The stock’s momentum has not abated even after news that Apple has become the third-largest smartphone seller after Samsung and Xiaomi. Samsung remains the largest producer with 19% of the market followed by Xiaomi with 17% and Apple with 14%. Apple’s margins on its iPhones, however, cannot be beaten.
Apple pays an annual dividend of $0.84 per share, equal to a dividend yield of 0.56%.
Check out our latest Best Dividend Stocks List here.
ExxonMobil (XOM) is last in the list with a rise in viewership of 3%. Exxon has trended these past two weeks as the oil major lost a proxy contest to tiny hedge fund Engine No. 1, which took a small $40 million stake. As a result, three new directors joined the board of Exxon out of the four sought by the activist investor.
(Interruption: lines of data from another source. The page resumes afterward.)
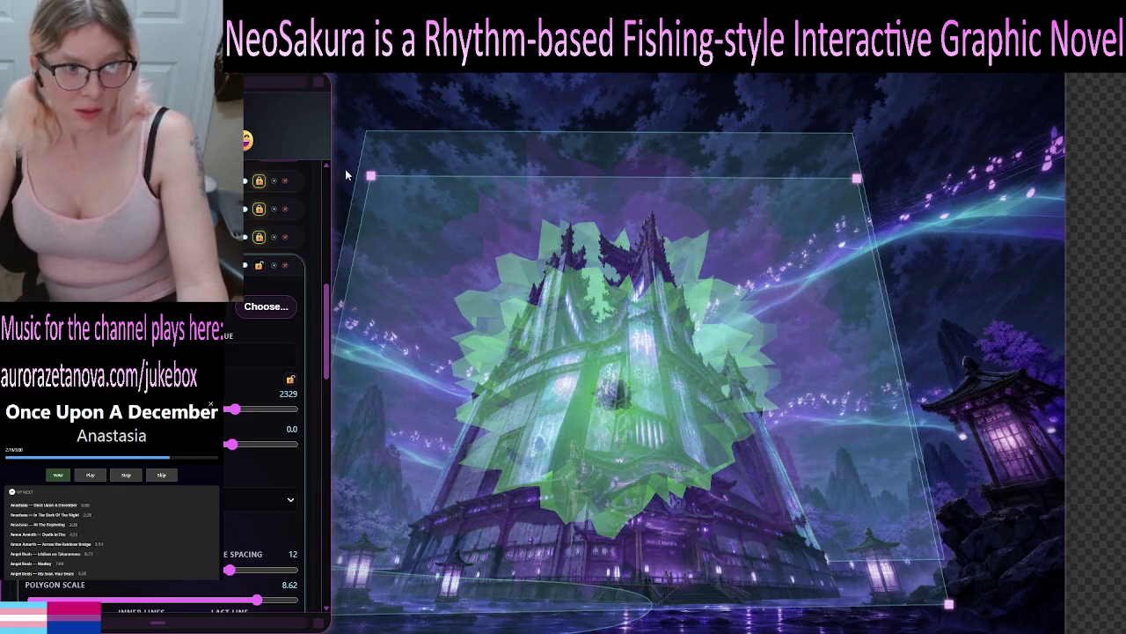
drag(371, 176, 438, 239)
drag(374, 188, 363, 195)
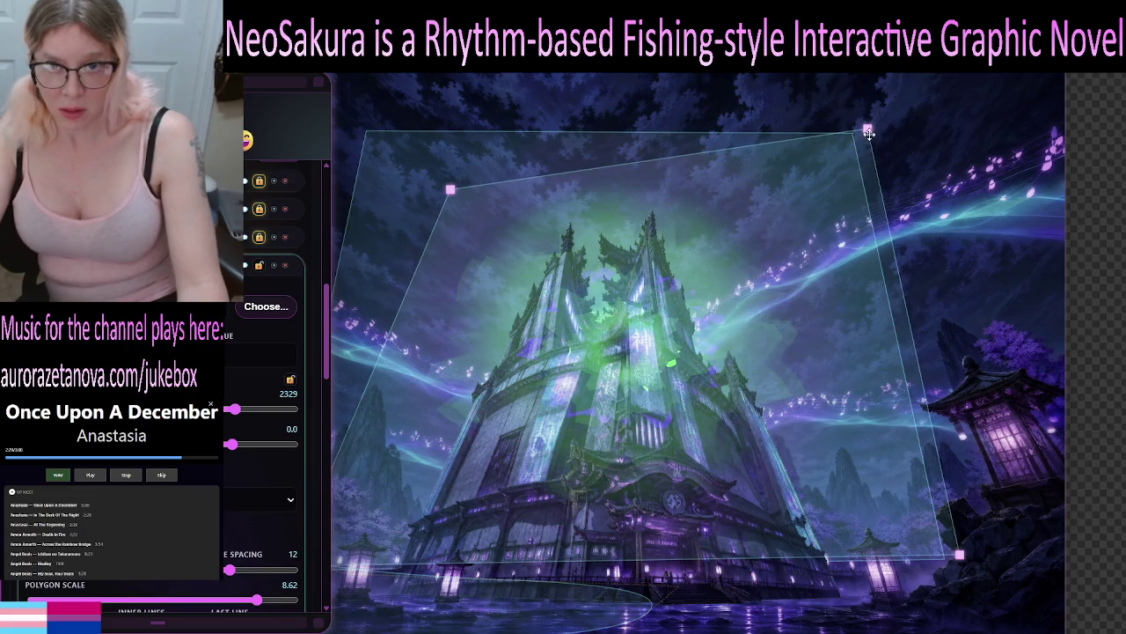
drag(867, 128, 826, 168)
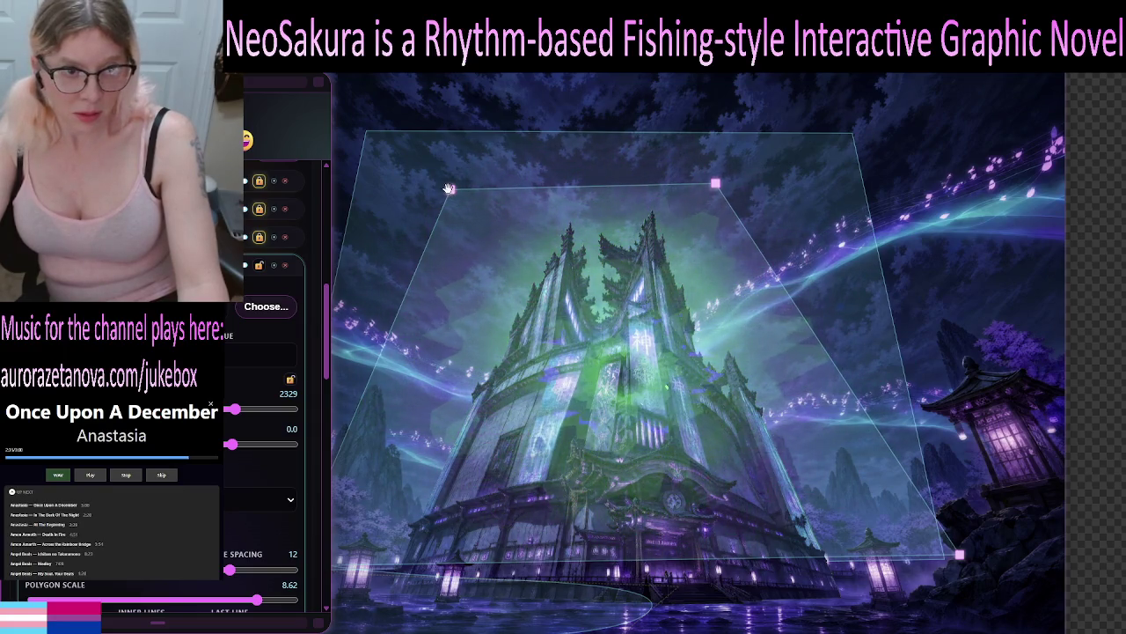
drag(450, 190, 511, 178)
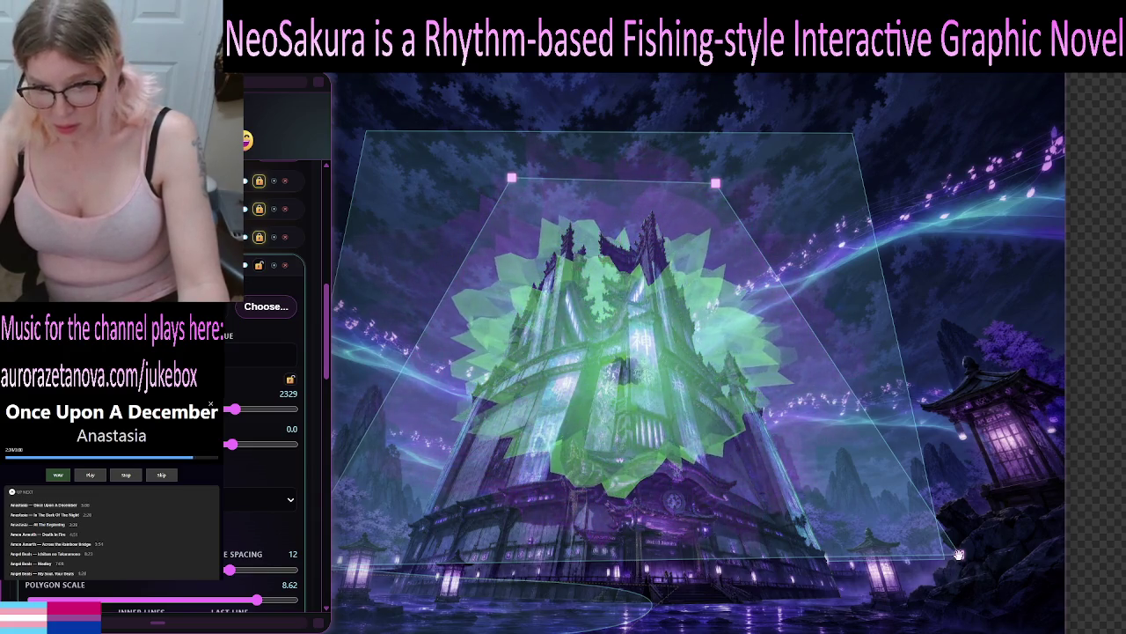
mouse_move(959, 554)
mouse_down()
mouse_move(871, 519)
mouse_move(799, 463)
mouse_move(794, 410)
mouse_up()
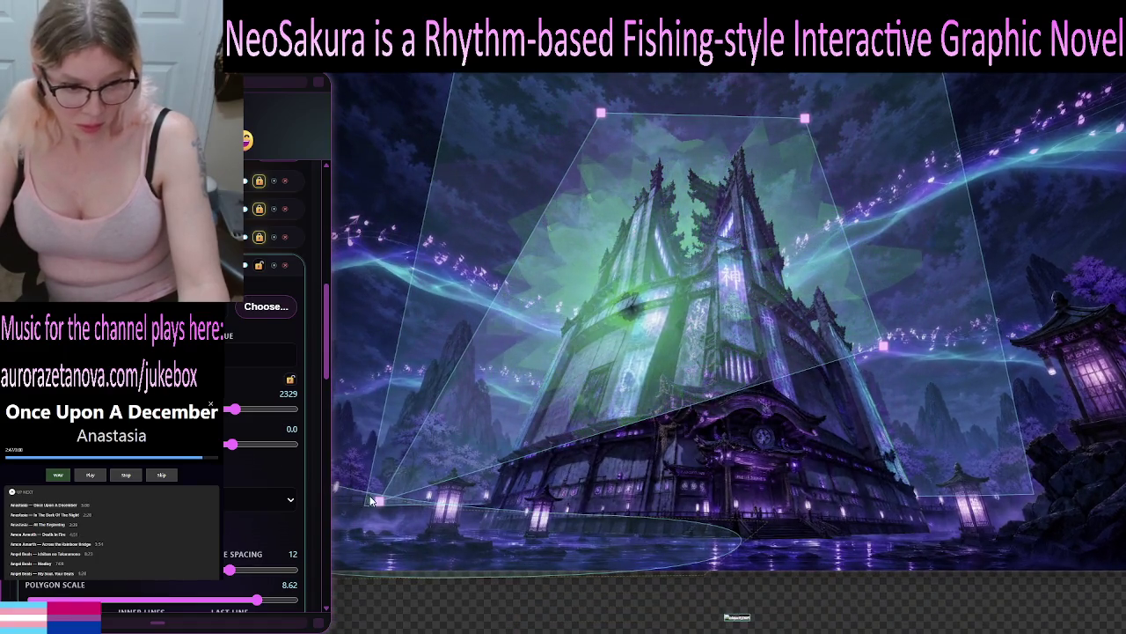
Place all four quad corners on the tower top's corners, then fine-tune each one
mouse_move(376, 500)
mouse_down()
mouse_move(507, 362)
mouse_move(520, 332)
mouse_move(582, 306)
mouse_up()
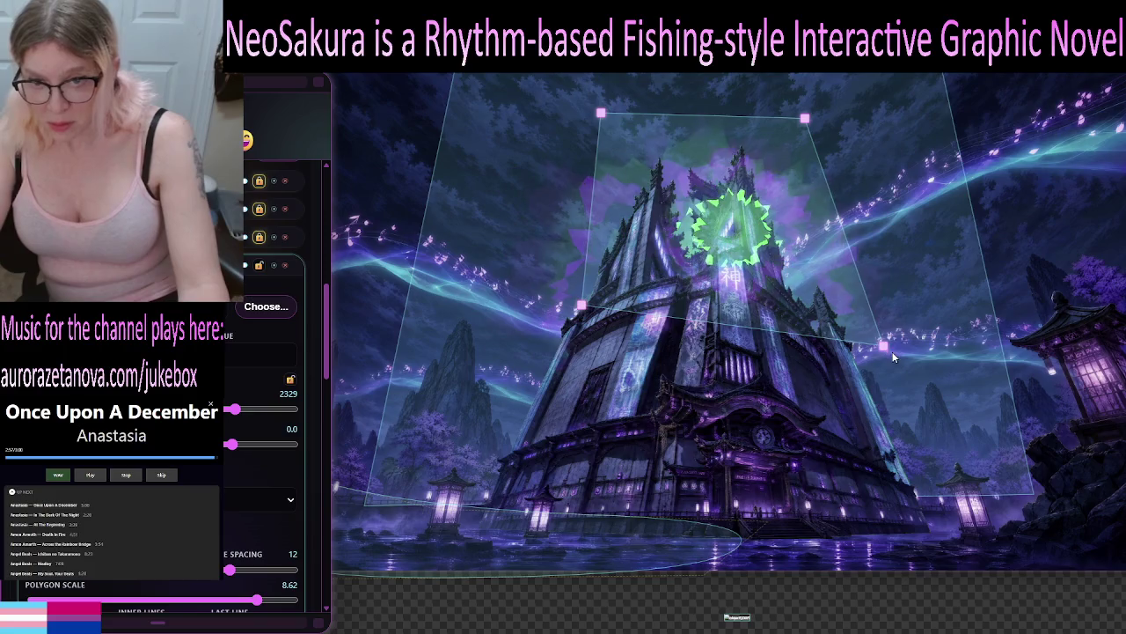
drag(886, 345, 816, 310)
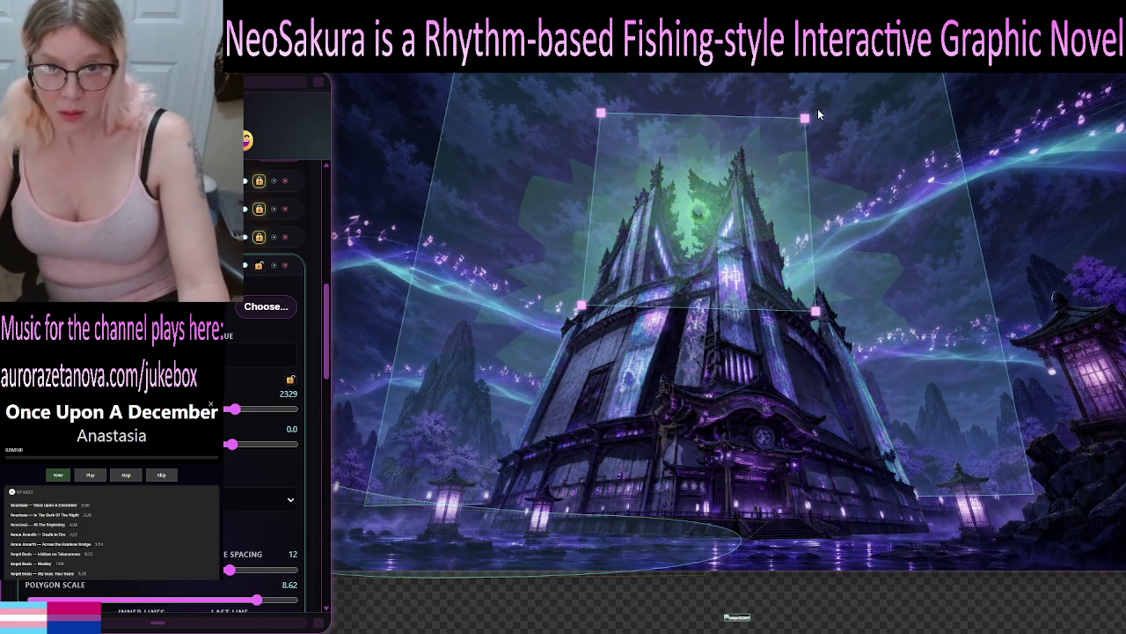
drag(806, 117, 781, 161)
mouse_move(600, 113)
mouse_down()
mouse_move(603, 140)
mouse_move(641, 175)
mouse_up()
mouse_move(782, 160)
mouse_down()
mouse_move(742, 175)
mouse_move(742, 190)
mouse_up()
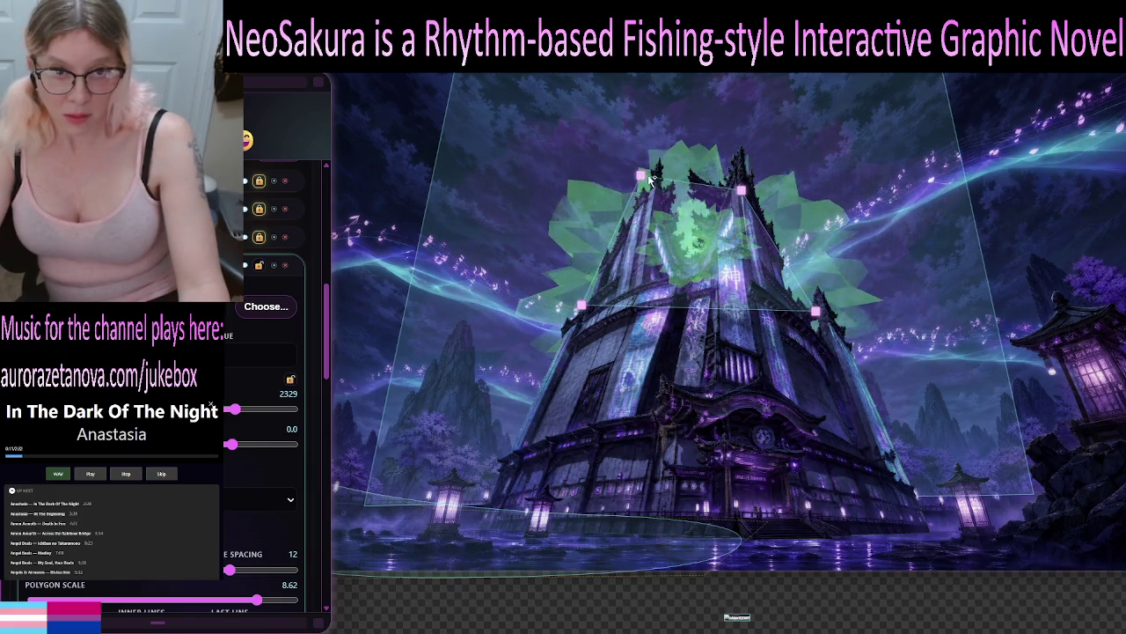
drag(640, 176, 647, 187)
The Engine victory is a clear sign that Exxon investors want the company to move with more urgency on tackling climate change by investing less in oil and more in renewable energy. It remains to be seen if the new board members will be able to push the company in a new direction like its peer BP (BP), which committed to become a net-zero company by 2050.
Shares in ExxonMobil are up by 34% so far this year, thanks to rising oil prices and investor optimism the company will change its strategy to become more environmentally sustainable.
Exxon pays a dividend of $3.48 per share, equal to a yield of nearly 6%.
Taiwan Semiconductor is facing high demand for its products as well as challenges from the world’s most powerful governments, which want to boost domestic chip production. Bank of America released a slightly disappointing earnings release, although the company remains one of the best performers in the financial services industry. Apple has reportedly ordered its suppliers to increase production of next-generation iPhones by 20%. Finally, oil major Exxon lost a proxy contest to a tiny hedge fund that is pushing for a change in strategy toward being more environmentally friendly.